Kaiser Hilton
5:30 a.m.
(Yes, a.m. as in “almost morning)
We were so early that the registration clerk, who gets in at 5:00 a.m. every morning, wanted to know why we were there so early
We were the first to check-in so it was nice and quiet in the waiting room
Since I had just gone through this process four months earlier
I was in no hurry to go into pre-op
And apparently neither was the staff of the Kaiser Hilton as they did not come for me until 6:00 a.m.

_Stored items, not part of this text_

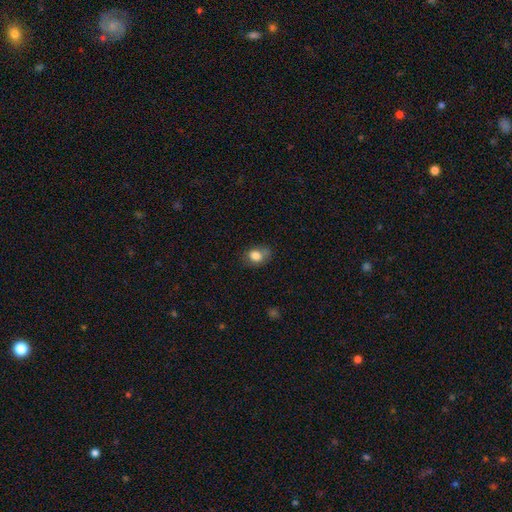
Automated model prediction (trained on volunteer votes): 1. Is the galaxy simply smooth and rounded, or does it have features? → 81% smooth, 10% star or artifact, 9% featured or disk.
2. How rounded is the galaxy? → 57% in between, 42% round, 1% cigar-shaped.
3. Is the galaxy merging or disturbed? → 56% none, 30% minor disturbance, 10% major disturbance, 5% merger.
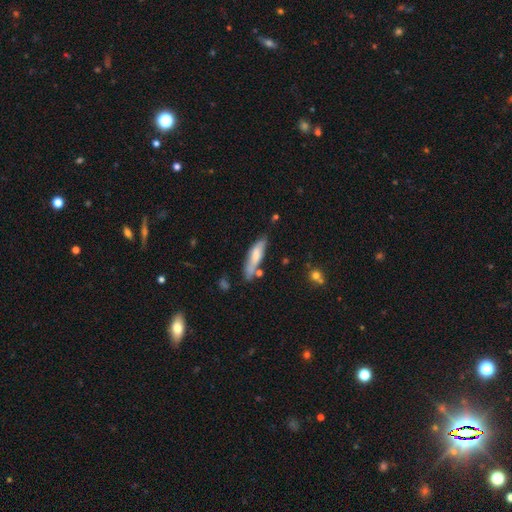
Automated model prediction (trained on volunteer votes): A smooth galaxy with no disk features (67%) that is cigar-shaped (63%). Merging: none (60%).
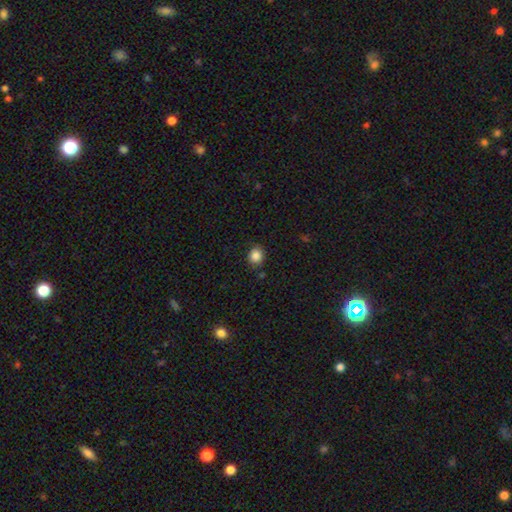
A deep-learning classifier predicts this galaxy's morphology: smooth-or-featured: smooth: 86% | star or artifact: 10% | featured or disk: 4%
  how-rounded: round: 78% | in between: 21% | cigar-shaped: 1%
  merging: none: 82% | minor disturbance: 13% | major disturbance: 3% | merger: 2%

I had been told I was first for surgery
They took two people in before me
This was one time I was not irritated by people cutting the line
(No pun intended)
I was sleepy
But I felt this was a good thing because sleepy plus the Kaiser cocktail would mean a most wonderful nap in the OR
For those you not in the know, OR=Operating Room
I’m a regular visitor, you know
Anyway, they roll me in to pre-op where my pre-op nurse awaits me
My last visit, the pre-op nurse was young and professional
Which put me right at ease
This time the pre-op nurse is older and seemed a little frazzled
She kept asking if I needed help disrobing
You have to take off every stitch of clothing
YES, everything!
You take off all your clothes and they hand you one of those gowns
aka known as dignity inhibitors
You know, that bed sheet someone has stitched together at the shoulders and up the sides, leaving room for arm holes, but somehow they forgot to stitch up the back leaving dangling strips of clothe to tie up in the back which they never do so that all your dignity hangs out for total strangers to see
Yes, I know they are professionals
But they are professional strangers
And, yes, they have seen it all
But not my All!
Anyway, I get into the dignity inhibitor
Which is not made of cloth
It is made of paper
My pre-op attendant says, “Oh, it is big.”
It was big, actually, huge.
How much does my chart say I weigh, anyhow?
I expect them to bring me a smaller size
They don’t
More dignity exposed!
Ah, Donna, this is not Macy’s or Nordstrom’s
(Like I shop at Nordstrom’s)
The pre-op nurse hovers, extending offers of help, again
And she makes little remarks about the comments of another pre-op nurse helping a patient in the draped section next to us
I don’t think she cares much for her colleague
Oh, this does not bode well for the atmosphere
“I have to put your IV in.”
She takes my left hand and begins to tap on the back of my hand.
“Oh, little vein, where are you?”
Tap. Tap. Tap. Taptaptap.
“Oh, where, oh where, has that little vein gone? Oh where, oh where can it be?”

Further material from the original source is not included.